Understanding the Portuguese’s passion for codfish is a window into Portuguese culture
June 10, 2020
There’s a saying in Portugal about there being a different recipe of codfish for each day of the year. Is that actually true? Maybe, but it sure says a lot about the Portuguese love of codfish. And, by that, we mean salted cod, bacalhau.
To explain the story behind how codfish became the “faithful friend” of this nation’s tables, it will open this Summer The Interpretive Center of the History of Cod, in Terreiro do Paço (Torreão Nascente) - in Lisbon.
The Center will tell the story from the very beginning - since the times when Portuguese people would risk their lives in the frozen waters of Newfoundland and Greenland to bring salt cod back to their country, to the explanation who were the great Brás and Gomes de Sá - the names of the two most popular “bacalhau” dishes served nowadays in Portugal.

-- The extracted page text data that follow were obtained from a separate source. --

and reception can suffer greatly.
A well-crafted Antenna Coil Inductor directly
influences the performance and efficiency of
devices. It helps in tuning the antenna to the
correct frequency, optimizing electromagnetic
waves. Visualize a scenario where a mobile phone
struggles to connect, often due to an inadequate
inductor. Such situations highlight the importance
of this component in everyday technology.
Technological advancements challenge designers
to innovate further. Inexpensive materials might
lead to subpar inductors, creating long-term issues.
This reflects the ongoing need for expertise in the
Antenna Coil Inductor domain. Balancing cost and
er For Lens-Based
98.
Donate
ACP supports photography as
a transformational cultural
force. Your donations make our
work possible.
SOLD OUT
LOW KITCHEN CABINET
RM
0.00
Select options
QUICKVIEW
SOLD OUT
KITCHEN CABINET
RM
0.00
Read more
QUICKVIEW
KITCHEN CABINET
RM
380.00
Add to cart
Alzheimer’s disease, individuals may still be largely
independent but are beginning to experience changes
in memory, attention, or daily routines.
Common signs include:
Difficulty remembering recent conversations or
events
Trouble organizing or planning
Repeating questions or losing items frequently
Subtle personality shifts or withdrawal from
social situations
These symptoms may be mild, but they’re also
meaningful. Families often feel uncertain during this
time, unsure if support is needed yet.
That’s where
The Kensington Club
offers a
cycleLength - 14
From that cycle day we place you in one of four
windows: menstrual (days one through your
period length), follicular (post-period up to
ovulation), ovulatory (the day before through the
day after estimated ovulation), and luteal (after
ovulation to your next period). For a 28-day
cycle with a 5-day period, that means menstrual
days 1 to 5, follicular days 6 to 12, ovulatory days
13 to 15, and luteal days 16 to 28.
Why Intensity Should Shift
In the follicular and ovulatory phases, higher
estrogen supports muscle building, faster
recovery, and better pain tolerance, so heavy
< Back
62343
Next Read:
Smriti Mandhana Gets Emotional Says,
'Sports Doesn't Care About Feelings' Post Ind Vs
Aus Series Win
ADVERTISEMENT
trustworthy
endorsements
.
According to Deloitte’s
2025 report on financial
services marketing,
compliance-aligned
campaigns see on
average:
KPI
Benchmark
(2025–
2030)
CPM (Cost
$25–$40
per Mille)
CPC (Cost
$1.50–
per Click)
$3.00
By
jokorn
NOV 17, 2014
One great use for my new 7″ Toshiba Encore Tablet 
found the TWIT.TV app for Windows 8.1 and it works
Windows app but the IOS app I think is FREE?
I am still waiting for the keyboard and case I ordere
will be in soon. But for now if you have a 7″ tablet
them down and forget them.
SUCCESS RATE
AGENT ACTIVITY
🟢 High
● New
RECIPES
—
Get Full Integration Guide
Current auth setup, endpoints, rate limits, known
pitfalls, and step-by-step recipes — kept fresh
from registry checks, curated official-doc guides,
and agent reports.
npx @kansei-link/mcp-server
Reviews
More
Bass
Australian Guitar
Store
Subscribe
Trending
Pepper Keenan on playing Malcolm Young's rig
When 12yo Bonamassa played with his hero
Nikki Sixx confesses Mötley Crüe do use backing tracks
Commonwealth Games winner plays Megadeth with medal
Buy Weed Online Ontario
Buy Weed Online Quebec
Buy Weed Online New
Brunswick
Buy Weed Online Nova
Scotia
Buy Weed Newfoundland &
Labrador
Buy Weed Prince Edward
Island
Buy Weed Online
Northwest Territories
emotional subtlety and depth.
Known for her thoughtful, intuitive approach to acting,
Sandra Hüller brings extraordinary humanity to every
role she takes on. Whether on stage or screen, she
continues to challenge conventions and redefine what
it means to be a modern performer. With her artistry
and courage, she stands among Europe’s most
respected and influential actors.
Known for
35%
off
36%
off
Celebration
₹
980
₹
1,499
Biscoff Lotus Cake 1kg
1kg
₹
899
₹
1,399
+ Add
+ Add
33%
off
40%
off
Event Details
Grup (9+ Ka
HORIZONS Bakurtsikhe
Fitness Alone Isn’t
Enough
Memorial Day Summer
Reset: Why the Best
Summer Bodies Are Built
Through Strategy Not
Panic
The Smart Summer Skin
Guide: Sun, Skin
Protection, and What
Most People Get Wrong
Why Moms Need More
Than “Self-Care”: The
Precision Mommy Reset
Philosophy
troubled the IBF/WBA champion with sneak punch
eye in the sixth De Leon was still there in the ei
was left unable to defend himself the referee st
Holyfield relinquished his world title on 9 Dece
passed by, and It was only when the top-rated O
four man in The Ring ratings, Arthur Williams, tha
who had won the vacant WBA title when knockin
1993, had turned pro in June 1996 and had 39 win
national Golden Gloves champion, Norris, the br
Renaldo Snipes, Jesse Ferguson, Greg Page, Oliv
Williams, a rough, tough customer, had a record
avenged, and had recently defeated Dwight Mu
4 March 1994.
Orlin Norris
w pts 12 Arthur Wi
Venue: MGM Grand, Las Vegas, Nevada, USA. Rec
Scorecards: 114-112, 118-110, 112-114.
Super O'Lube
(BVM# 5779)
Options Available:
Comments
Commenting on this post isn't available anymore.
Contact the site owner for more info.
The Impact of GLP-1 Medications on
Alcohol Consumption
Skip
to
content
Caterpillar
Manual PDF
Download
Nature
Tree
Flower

This interactive space will combine the best of technology with the most fantastic artifacts that tradition has to offer. There will be several exhibition rooms, allowing the visitor to watch the beginning of an odyssey of the people that threw themselves in the “seas at the end of the world', feel the dangers and emotions of being on-board a “dory”, learn the routines of the fishermen, envision the future of cod, its consumption, fishing and new ways of cooking it.
With the codfish as part of Portugal’s cuisine and culture, here both history and stories will be told.